Хозяин отыскал нужный ключ, провернул его в замочной скважине и поспешно подался в сторону. Я высвободил вложенный в трость клинок, распахнул дверь и проскользнул внутрь.

Коридор, кухонька, спальня – пусто!

В занавешенной пологом кладовке тоже никто не прятался, поэтому я вернулся к хозяину и потребовал ключ.

– Плата вперед внесена? – спросил у него.

– Две декады еще оплачено.

– Кому хоть слово шепнешь – удавлю. И чтоб духу твоего здесь это время не было! – предупредил я дядьку, захлопнул дверь и задвинул засов. Потом выглянул на уличную лестницу, перегнулся через невысокие перила и спросил у настороженно задравших головы парней: – Нормально все?

– Да, мастер, – подтвердил Ори, поигрывая короткой дубинкой.

Гастон, на кулаке которого блестела медью полоса кастета, промолчал.

– Поаккуратней, – попросил я и напомнил: – Постоялец живым нужен. Его гости тоже.

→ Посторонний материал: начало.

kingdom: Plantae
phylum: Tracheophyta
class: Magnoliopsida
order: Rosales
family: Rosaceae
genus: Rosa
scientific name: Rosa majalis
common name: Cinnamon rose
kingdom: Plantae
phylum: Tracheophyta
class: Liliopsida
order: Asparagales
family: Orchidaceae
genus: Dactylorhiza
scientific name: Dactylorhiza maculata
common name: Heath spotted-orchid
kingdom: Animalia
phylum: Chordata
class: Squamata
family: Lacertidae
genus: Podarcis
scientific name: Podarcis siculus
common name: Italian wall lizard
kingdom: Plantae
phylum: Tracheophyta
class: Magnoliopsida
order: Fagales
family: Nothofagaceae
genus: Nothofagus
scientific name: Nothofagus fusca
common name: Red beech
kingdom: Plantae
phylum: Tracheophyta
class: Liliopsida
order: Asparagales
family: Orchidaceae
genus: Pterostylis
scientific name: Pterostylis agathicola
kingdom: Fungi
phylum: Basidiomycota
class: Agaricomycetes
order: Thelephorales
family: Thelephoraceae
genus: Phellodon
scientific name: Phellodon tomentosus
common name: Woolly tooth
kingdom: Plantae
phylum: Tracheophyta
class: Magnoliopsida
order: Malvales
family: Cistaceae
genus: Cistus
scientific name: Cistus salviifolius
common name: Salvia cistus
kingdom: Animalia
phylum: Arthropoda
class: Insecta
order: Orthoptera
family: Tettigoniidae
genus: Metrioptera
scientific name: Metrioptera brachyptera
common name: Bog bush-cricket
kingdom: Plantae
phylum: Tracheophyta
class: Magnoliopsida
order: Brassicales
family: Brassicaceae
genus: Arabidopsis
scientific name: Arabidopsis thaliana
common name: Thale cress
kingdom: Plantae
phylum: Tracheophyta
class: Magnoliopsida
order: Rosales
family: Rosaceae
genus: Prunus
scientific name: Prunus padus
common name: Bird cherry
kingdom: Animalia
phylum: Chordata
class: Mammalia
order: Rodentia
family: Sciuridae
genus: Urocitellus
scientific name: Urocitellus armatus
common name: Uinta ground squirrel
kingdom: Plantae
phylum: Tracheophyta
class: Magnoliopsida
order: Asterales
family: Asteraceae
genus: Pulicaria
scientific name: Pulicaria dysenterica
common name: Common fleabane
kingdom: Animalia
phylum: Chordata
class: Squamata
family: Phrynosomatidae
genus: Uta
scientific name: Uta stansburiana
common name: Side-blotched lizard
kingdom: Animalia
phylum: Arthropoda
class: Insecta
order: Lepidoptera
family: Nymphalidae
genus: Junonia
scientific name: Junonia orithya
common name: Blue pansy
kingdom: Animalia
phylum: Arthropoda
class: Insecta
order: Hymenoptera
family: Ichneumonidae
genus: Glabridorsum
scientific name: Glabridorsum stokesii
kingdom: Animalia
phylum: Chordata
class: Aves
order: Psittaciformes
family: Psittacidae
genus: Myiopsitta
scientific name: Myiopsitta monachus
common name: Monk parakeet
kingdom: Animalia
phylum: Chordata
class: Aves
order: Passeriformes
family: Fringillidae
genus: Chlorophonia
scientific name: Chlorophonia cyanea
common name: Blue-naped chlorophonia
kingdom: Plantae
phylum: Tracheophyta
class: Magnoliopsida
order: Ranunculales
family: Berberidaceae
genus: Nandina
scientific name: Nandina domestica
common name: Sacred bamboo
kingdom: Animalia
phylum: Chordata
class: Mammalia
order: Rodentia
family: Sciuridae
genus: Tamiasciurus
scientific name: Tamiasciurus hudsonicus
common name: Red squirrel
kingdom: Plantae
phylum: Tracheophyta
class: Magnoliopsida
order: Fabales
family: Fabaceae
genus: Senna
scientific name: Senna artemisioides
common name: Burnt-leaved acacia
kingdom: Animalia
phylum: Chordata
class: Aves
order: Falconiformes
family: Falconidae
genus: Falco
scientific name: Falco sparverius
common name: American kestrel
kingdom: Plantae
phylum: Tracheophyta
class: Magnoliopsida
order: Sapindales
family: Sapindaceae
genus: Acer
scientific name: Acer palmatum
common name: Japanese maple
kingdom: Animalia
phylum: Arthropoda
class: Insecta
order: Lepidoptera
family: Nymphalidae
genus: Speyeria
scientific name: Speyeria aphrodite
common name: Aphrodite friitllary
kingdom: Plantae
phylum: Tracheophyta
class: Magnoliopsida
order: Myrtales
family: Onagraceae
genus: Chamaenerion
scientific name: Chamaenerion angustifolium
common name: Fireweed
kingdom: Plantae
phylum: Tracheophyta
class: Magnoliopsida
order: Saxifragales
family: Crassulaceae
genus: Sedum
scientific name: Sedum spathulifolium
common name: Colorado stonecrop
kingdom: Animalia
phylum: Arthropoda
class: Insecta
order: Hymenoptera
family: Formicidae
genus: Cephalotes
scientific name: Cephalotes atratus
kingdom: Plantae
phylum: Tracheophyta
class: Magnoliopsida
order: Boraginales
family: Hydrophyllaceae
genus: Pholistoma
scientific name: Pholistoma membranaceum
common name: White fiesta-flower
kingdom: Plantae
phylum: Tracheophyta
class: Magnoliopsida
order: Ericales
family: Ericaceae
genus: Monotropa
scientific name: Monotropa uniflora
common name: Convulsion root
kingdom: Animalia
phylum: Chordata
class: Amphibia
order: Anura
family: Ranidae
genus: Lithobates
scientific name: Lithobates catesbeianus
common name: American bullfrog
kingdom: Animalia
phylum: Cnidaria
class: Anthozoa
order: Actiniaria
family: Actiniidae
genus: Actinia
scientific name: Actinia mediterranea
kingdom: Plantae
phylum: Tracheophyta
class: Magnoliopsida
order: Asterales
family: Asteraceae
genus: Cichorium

Солнце к этому времени давно скрылось за островерхими крышами домов, на город накатили серые летние сумерки, а по глухим переулкам и вовсе начинали расползаться непроглядные ночные тени, поэтому, когда я вернулся в спальню, то первым делом запалил стоявшую на скособоченном столе лампу. После прошелся по комнате, пытаясь понять, что собой представляет постоялец, но впустую: тот, такое впечатление, здесь и не жил вовсе.

Осмотр кухоньки ситуацию нисколько не прояснил. Никаких крошек, никаких объедков и грязной посуды. Одна лишь пыль кругом да редкие отметины бутылочных донышек на разделочном столе.

В кладовке, увы, тоже ничего интересного не обнаружилось. Три комплекта поношенного платья, пара шляп, стоптанные ботинки, латаные сапоги. Стопка перетянутых шпагатом книг по истории Святых Земель, пустой дорожный сундук и кожаный саквояж, давно потерявший форму, будто не раз и не два служил нерачительному хозяину стулом. Внутри лишь дорожный письменный набор.

И все это столь неприметное на вид, что выбору постояльца оставалось только поаплодировать.

Кого он изображал? Мелкого чинушу, писаря, репетитора?

Скорее последнее – подборка учебников по истории здесь точно неспроста.

Я снял с вешалки ближайшее одеяние, примерил на себя и прикинул, что постоялец и в самом деле на ладонь пониже меня.

Вот только усатых и невысоких господ в Акрае пруд пруди; требовалась зацепка посерьезней. Не было у меня надежды, что этот делец на проваленную явку вернется, ни на грош не было.

Обшарив карманы всего платья и разжившись лишь пригоршней мелочи, я вернулся в комнату и уселся в продавленное кресло.

Что же побудило моего неведомого оппонента снять именно эти апартаменты? К гадалке не ходи, он, как человек вдумчивый, выбор свой сделал вовсе не наобум.

Но, если здесь не жить, зачем тогда платить за эдакие хоромы? С подельниками и в кабаке встречаться можно, какой резон деньгами сорить?

Отдельный вход, нелюбопытный хозяин и ко всякому привычная публика – это немало, но только ли в этом дело? Или его интересовал «Гнутый вертел» сам по себе?